Before-and-after change records
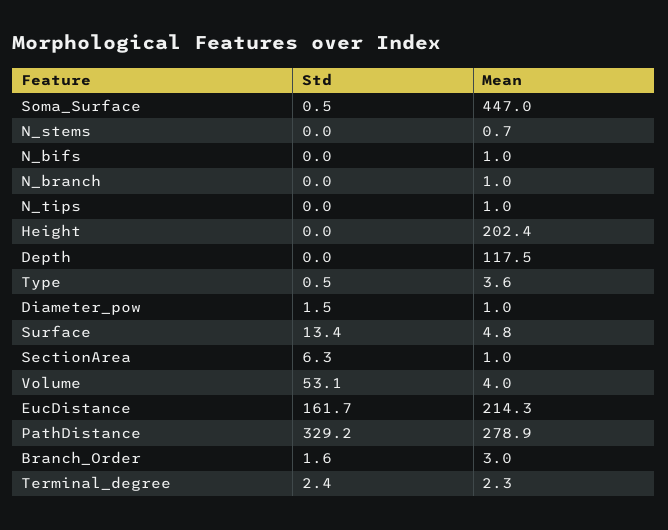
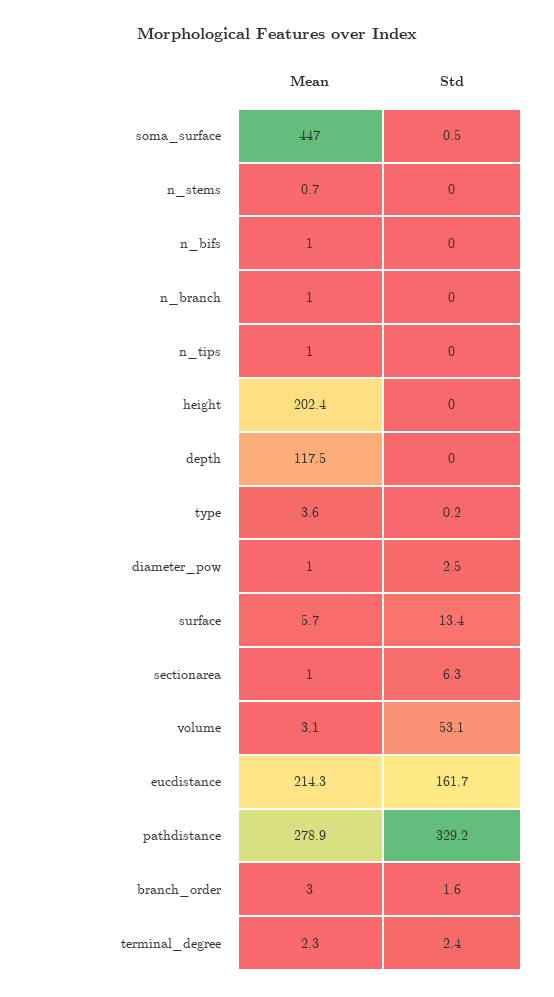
  {
    "Std": {
      "Soma_Surface": 0.5,
      "N_stems": 0,
      "N_bifs": 0,
      "N_branch": 0,
      "N_tips": 0,
      "Height": 0,
      "Depth": 0,
-     "Type": 0.5,
+     "Type": 0.2,
-     "Diameter_pow": 1.5,
+     "Diameter_pow": 2.5,
      "Surface": 13.4,
      "SectionArea": 6.3,
      "Volume": 53.1,
      "EucDistance": 161.7,
      "PathDistance": 329.2,
      "Branch_Order": 1.6,
      "Terminal_degree": 2.4
    },
    "Mean": {
      "Soma_Surface": 447,
      "N_stems": 0.7,
      "N_bifs": 1,
      "N_branch": 1,
      "N_tips": 1,
      "Height": 202.4,
      "Depth": 117.5,
      "Type": 3.6,
      "Diameter_pow": 1,
-     "Surface": 4.8,
+     "Surface": 5.7,
      "SectionArea": 1,
-     "Volume": 4,
+     "Volume": 3.1,
      "EucDistance": 214.3,
      "PathDistance": 278.9,
      "Branch_Order": 3,
      "Terminal_degree": 2.3
    }
  }

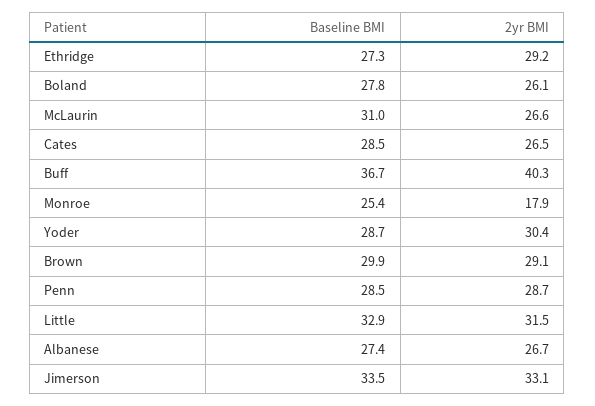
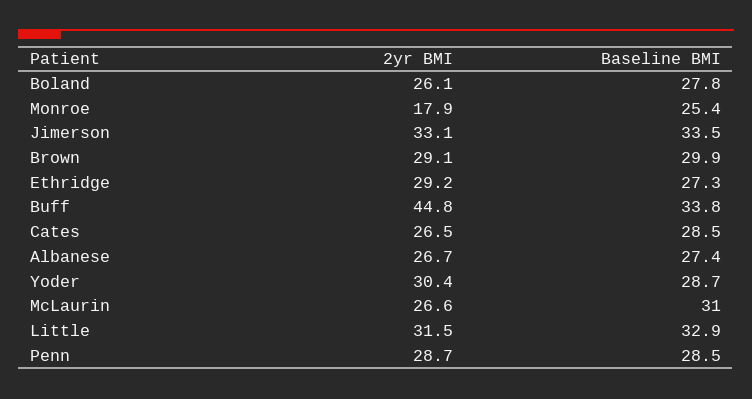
  {
    "Baseline BMI": {
      "Ethridge": 27.3,
      "Boland": 27.8,
      "McLaurin": 31,
      "Cates": 28.5,
-     "Buff": 36.7,
+     "Buff": 33.8,
      "Monroe": 25.4,
      "Yoder": 28.7,
      "Brown": 29.9,
      "Penn": 28.5,
      "Little": 32.9,
      "Albanese": 27.4,
      "Jimerson": 33.5
    },
    "2yr BMI": {
      "Ethridge": 29.2,
      "Boland": 26.1,
      "McLaurin": 26.6,
      "Cates": 26.5,
-     "Buff": 40.3,
+     "Buff": 44.8,
      "Monroe": 17.9,
      "Yoder": 30.4,
      "Brown": 29.1,
      "Penn": 28.7,
      "Little": 31.5,
      "Albanese": 26.7,
      "Jimerson": 33.1
    }
  }

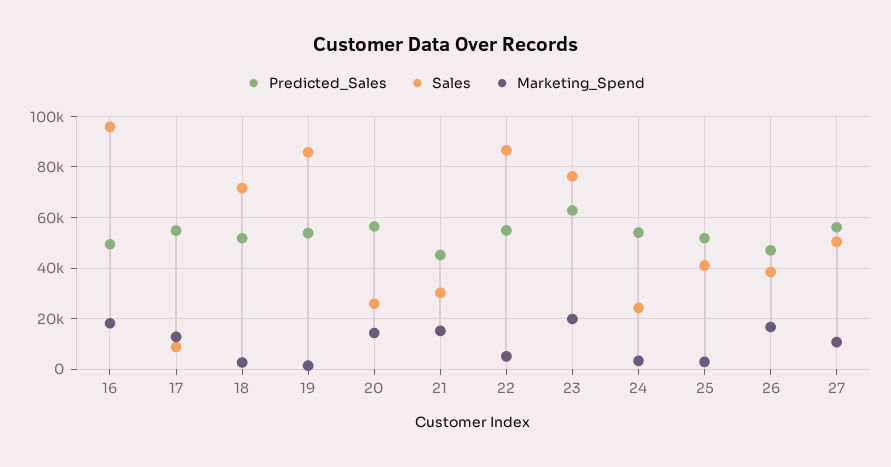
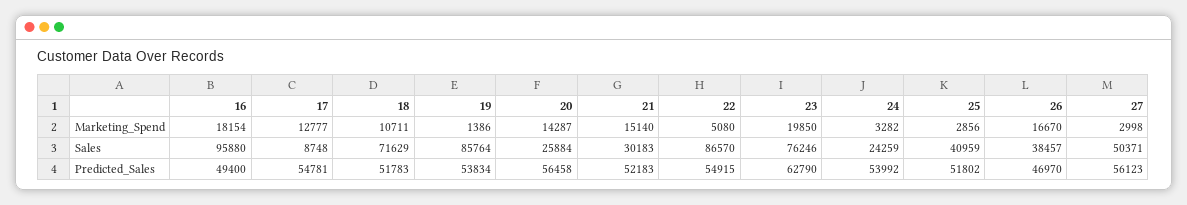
  {
    "Predicted_Sales": {
      "16": 49400,
      "17": 54781,
      "18": 51783,
      "19": 53834,
      "20": 56458,
-     "21": 45000,
+     "21": 52183,
      "22": 54915,
      "23": 62790,
      "24": 53992,
      "25": 51802,
      "26": 46970,
      "27": 56123
    },
    "Sales": {
      "16": 95880,
      "17": 8748,
      "18": 71629,
      "19": 85764,
      "20": 25884,
      "21": 30183,
      "22": 86570,
      "23": 76246,
      "24": 24259,
      "25": 40959,
      "26": 38457,
      "27": 50371
    },
    "Marketing_Spend": {
      "16": 18154,
      "17": 12777,
-     "18": 2500,
+     "18": 10711,
      "19": 1386,
      "20": 14287,
      "21": 15140,
      "22": 5080,
      "23": 19850,
      "24": 3282,
      "25": 2856,
      "26": 16670,
-     "27": 10000
+     "27": 2998
    }
  }

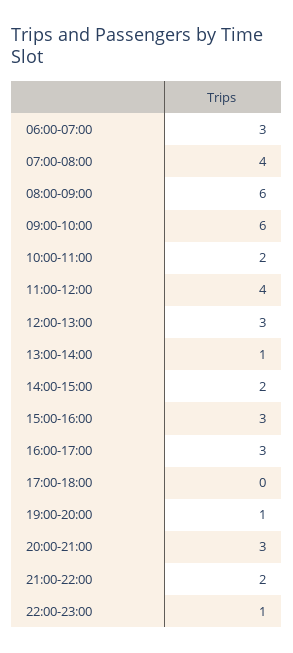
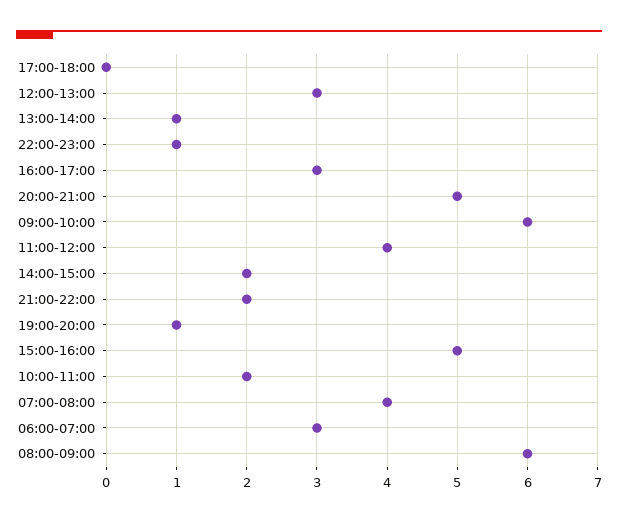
  {
    "06:00-07:00": 3,
    "07:00-08:00": 4,
    "08:00-09:00": 6,
    "09:00-10:00": 6,
    "10:00-11:00": 2,
    "11:00-12:00": 4,
    "12:00-13:00": 3,
    "13:00-14:00": 1,
    "14:00-15:00": 2,
-   "15:00-16:00": 3,
+   "15:00-16:00": 5,
    "16:00-17:00": 3,
    "17:00-18:00": 0,
    "19:00-20:00": 1,
-   "20:00-21:00": 3,
+   "20:00-21:00": 5,
    "21:00-22:00": 2,
    "22:00-23:00": 1
  }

EXERCISE AIM
Restate the records above in full and word for word, but do not carry over any pictures.

COMPLETED EXERCISE
  {
    "Std": {
      "Soma_Surface": 0.5,
      "N_stems": 0,
      "N_bifs": 0,
      "N_branch": 0,
      "N_tips": 0,
      "Height": 0,
      "Depth": 0,
-     "Type": 0.5,
+     "Type": 0.2,
-     "Diameter_pow": 1.5,
+     "Diameter_pow": 2.5,
      "Surface": 13.4,
      "SectionArea": 6.3,
      "Volume": 53.1,
      "EucDistance": 161.7,
      "PathDistance": 329.2,
      "Branch_Order": 1.6,
      "Terminal_degree": 2.4
    },
    "Mean": {
      "Soma_Surface": 447,
      "N_stems": 0.7,
      "N_bifs": 1,
      "N_branch": 1,
      "N_tips": 1,
      "Height": 202.4,
      "Depth": 117.5,
      "Type": 3.6,
      "Diameter_pow": 1,
-     "Surface": 4.8,
+     "Surface": 5.7,
      "SectionArea": 1,
-     "Volume": 4,
+     "Volume": 3.1,
      "EucDistance": 214.3,
      "PathDistance": 278.9,
      "Branch_Order": 3,
      "Terminal_degree": 2.3
    }
  }

  {
    "Baseline BMI": {
      "Ethridge": 27.3,
      "Boland": 27.8,
      "McLaurin": 31,
      "Cates": 28.5,
-     "Buff": 36.7,
+     "Buff": 33.8,
      "Monroe": 25.4,
      "Yoder": 28.7,
      "Brown": 29.9,
      "Penn": 28.5,
      "Little": 32.9,
      "Albanese": 27.4,
      "Jimerson": 33.5
    },
    "2yr BMI": {
      "Ethridge": 29.2,
      "Boland": 26.1,
      "McLaurin": 26.6,
      "Cates": 26.5,
-     "Buff": 40.3,
+     "Buff": 44.8,
      "Monroe": 17.9,
      "Yoder": 30.4,
      "Brown": 29.1,
      "Penn": 28.7,
      "Little": 31.5,
      "Albanese": 26.7,
      "Jimerson": 33.1
    }
  }

  {
    "Predicted_Sales": {
      "16": 49400,
      "17": 54781,
      "18": 51783,
      "19": 53834,
      "20": 56458,
-     "21": 45000,
+     "21": 52183,
      "22": 54915,
      "23": 62790,
      "24": 53992,
      "25": 51802,
      "26": 46970,
      "27": 56123
    },
    "Sales": {
      "16": 95880,
      "17": 8748,
      "18": 71629,
      "19": 85764,
      "20": 25884,
      "21": 30183,
      "22": 86570,
      "23": 76246,
      "24": 24259,
      "25": 40959,
      "26": 38457,
      "27": 50371
    },
    "Marketing_Spend": {
      "16": 18154,
      "17": 12777,
-     "18": 2500,
+     "18": 10711,
      "19": 1386,
      "20": 14287,
      "21": 15140,
      "22": 5080,
      "23": 19850,
      "24": 3282,
      "25": 2856,
      "26": 16670,
-     "27": 10000
+     "27": 2998
    }
  }

  {
    "06:00-07:00": 3,
    "07:00-08:00": 4,
    "08:00-09:00": 6,
    "09:00-10:00": 6,
    "10:00-11:00": 2,
    "11:00-12:00": 4,
    "12:00-13:00": 3,
    "13:00-14:00": 1,
    "14:00-15:00": 2,
-   "15:00-16:00": 3,
+   "15:00-16:00": 5,
    "16:00-17:00": 3,
    "17:00-18:00": 0,
    "19:00-20:00": 1,
-   "20:00-21:00": 3,
+   "20:00-21:00": 5,
    "21:00-22:00": 2,
    "22:00-23:00": 1
  }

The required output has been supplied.